I have checked everywhere for a driver but can't seem to find one for "SC-13HDL11431N" or "ID 2232:1018."

The Linux UVC Database doesn't list it as supported.

http://www.ideasonboard.org/uvc/#devices

Nor does http://linuxtv.org/wiki/index.php/Category:Drivers which is a site the wiki pointed to.

Google doesn't return any useful info and I don't see anything that is obvious to me in portage so am stumped.

Any ideas?

----------

## NeddySeagoon

Budoka,

Build UVC support as a module - what happens now?
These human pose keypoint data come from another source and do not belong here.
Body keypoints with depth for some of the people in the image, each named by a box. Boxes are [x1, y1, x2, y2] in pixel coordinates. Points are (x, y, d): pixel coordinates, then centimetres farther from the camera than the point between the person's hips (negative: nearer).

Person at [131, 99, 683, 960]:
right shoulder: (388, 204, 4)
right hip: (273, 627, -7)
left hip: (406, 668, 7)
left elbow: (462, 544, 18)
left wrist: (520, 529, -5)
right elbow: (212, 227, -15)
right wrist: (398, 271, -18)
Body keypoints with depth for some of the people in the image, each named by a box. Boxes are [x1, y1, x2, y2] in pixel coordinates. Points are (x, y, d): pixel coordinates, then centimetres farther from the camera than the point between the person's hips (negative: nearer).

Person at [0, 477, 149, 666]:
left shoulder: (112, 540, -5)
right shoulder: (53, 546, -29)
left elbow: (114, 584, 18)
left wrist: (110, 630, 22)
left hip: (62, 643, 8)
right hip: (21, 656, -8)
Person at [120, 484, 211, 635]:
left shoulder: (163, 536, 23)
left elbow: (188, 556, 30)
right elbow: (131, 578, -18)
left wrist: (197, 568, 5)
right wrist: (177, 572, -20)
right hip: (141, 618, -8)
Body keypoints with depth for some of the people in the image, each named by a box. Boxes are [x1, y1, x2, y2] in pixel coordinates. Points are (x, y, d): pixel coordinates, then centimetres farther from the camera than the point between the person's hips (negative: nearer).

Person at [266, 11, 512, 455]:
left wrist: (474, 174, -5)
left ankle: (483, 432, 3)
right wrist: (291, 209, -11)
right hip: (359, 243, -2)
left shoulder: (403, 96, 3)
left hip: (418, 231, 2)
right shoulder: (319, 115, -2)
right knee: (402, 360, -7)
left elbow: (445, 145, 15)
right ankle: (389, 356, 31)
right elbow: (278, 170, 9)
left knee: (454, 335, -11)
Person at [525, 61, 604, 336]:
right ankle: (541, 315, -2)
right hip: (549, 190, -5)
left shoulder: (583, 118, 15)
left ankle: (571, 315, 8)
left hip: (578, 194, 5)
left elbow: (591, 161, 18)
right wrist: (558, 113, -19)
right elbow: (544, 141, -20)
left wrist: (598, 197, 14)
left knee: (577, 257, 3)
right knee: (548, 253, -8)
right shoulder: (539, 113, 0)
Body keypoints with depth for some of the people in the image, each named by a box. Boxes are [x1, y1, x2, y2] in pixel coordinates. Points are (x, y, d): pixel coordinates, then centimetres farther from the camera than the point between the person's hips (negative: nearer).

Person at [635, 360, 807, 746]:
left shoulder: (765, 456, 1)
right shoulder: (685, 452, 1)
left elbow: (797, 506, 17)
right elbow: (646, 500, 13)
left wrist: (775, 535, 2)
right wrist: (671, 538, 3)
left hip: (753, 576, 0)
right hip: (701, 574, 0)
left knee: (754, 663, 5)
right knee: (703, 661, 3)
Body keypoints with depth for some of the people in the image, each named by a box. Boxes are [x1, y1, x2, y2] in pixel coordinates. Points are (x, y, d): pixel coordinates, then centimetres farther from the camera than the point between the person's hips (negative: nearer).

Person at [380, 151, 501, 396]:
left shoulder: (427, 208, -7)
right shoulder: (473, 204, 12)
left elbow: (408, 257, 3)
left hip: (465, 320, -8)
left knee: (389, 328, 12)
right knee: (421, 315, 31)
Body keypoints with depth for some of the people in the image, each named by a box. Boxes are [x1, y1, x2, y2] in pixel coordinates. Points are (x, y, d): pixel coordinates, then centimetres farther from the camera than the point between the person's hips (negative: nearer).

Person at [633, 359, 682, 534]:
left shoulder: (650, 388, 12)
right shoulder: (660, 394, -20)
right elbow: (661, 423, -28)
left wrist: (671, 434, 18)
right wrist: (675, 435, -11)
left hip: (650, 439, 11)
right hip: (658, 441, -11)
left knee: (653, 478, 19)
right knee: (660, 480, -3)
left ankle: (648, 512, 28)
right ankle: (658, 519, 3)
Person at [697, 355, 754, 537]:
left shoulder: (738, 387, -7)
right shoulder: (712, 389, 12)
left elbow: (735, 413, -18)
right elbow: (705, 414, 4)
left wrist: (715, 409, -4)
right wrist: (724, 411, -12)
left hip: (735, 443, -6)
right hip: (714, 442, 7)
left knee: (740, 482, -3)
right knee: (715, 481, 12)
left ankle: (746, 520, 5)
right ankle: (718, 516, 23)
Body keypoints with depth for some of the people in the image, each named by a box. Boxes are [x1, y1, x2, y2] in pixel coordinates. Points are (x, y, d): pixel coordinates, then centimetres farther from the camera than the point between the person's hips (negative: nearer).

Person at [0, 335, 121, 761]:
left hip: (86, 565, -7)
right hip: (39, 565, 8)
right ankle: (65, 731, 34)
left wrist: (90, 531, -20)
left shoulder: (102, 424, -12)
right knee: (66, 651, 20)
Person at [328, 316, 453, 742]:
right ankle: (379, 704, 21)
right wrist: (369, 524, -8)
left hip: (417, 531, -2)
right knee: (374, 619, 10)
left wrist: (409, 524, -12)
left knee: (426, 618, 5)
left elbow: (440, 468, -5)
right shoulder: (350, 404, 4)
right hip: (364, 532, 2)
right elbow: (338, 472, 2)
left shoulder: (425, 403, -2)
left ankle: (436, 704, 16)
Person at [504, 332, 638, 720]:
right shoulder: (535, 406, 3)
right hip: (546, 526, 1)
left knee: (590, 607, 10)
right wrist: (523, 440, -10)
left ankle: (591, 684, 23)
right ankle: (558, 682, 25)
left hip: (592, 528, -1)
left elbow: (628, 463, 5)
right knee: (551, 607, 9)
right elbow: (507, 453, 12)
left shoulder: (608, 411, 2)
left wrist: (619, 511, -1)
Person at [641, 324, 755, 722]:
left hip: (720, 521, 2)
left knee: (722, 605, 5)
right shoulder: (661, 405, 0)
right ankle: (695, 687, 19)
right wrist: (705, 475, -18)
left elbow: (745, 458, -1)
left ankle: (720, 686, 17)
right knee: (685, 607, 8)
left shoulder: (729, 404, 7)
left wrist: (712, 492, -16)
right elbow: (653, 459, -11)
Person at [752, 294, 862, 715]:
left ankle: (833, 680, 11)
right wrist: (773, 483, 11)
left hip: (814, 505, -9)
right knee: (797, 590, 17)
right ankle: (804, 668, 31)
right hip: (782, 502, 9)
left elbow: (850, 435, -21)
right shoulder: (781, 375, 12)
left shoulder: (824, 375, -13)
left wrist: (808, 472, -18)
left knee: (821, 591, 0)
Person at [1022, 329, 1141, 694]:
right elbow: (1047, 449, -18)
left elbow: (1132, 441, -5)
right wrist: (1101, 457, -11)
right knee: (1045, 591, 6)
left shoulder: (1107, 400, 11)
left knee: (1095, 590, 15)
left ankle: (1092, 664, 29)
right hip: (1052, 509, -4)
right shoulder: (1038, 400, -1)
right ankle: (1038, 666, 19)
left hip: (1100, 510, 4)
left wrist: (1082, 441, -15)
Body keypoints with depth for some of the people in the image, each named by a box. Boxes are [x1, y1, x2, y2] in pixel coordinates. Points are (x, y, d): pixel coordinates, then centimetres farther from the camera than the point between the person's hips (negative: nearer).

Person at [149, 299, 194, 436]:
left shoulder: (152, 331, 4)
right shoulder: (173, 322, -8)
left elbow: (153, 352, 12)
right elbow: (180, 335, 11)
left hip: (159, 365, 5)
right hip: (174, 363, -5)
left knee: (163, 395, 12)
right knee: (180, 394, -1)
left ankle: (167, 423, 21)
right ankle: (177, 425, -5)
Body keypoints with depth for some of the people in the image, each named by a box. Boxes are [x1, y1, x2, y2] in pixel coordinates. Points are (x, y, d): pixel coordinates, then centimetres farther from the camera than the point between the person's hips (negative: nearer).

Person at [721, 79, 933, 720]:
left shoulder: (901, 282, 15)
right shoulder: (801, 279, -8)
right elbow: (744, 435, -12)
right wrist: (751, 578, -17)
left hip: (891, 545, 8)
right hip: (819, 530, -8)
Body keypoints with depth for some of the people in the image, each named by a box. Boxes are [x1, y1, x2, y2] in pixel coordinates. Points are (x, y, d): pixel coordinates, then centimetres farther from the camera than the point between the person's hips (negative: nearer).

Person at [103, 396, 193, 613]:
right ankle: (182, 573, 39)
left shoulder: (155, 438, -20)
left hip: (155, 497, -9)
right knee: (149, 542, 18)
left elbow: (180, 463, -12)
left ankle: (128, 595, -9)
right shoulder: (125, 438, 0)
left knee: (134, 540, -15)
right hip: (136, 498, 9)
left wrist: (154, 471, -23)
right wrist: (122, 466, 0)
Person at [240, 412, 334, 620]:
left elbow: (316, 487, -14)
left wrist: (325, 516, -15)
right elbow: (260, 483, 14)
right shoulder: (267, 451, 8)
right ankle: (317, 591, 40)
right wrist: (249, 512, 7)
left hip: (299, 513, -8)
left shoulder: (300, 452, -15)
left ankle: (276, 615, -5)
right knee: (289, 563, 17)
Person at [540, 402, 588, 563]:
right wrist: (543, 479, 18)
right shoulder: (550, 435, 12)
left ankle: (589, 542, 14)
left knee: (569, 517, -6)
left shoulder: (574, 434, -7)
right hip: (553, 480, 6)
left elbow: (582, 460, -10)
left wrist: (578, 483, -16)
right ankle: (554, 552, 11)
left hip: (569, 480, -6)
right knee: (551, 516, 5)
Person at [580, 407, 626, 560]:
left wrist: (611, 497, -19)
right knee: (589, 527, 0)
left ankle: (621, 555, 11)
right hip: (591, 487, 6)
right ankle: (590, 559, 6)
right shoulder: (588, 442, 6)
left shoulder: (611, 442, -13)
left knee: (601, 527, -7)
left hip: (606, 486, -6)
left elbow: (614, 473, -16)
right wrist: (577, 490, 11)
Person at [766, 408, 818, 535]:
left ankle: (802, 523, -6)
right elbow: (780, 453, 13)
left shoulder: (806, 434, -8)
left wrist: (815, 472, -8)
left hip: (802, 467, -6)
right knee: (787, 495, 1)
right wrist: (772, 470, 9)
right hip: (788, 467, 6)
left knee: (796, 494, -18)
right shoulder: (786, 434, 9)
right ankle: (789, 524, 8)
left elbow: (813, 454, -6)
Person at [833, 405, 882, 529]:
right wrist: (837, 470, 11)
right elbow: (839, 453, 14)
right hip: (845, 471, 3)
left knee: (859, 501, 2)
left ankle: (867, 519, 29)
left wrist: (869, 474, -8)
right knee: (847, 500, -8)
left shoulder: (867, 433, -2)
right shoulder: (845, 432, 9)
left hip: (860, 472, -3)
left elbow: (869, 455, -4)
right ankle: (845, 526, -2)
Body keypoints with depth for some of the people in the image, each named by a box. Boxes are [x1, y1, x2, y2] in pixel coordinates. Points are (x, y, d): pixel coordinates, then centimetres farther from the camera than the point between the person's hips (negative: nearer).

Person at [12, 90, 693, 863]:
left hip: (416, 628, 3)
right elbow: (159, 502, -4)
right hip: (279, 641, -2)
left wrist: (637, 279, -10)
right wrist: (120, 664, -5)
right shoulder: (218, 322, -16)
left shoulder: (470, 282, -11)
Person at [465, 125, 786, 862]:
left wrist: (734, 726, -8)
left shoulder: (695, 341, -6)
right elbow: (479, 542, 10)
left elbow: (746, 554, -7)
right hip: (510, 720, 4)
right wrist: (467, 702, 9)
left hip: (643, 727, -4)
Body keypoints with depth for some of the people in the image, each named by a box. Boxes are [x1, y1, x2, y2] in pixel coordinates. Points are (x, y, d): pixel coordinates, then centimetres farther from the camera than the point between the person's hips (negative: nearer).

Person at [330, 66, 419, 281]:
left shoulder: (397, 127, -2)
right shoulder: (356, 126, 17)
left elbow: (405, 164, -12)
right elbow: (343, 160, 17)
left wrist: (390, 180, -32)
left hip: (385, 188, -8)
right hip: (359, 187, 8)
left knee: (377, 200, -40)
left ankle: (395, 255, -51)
Google suggests that its UVC compliant.

----------

## Budoka

 *NeddySeagoon wrote:*   

> Budoka,
> 
> Build UVC support as a module - what happens now?
> 
> Google suggests that its UVC compliant.

 

Sorry for the long delay. I was forced to use a Windows box for the webcam because it became urgent. Anyway now I can deal with this again.

I enabled UVC as a module in my kernel. I seems to have activated my webcam. I say seems because if I use gtk uvc viewer my webcam is working. However no application that uses a webcam seems to work or see it. ie: Skype, Ekiga, etc.

I added the use for v4l and v4l2 thinking that might do it but no luck. Any ideas? Should I start a separate thread? Thanks

----------

## lordalbert

Any news? I have the same webcam. I tried in ubuntu 14.04 and it works! But not in Gentoo  :Sad: 

I try, in ubuntu, to see which module is loaded before starting skype, and the module is loaded after started skype with video test.

The (diff) module are:

 *Quote:*   

> 
> 
> rndis_wlan
> 
> rndis_host
> ...

 

Could be some of these modules needed to have the webcam working in skype? I'll try it

----------

## NeddySeagoon

lordalbert,

Those are all netmork related modules.

----------

## lordalbert

i build UVC in kernel and now it works in skype!

Budoka, have you solved?

----------

## Budoka

No still no luck getting it to work in webcam aware applications. I built uvc as a module should I try building it in the kernel?

----------

## NeddySeagoon

Budoka,

You need to make sure that the output of lsmod includes uvc, if not the module didn't load.

modprobe uvc and try again.

There should be no functional difference between modules and built in - provided the module is loaded.

----------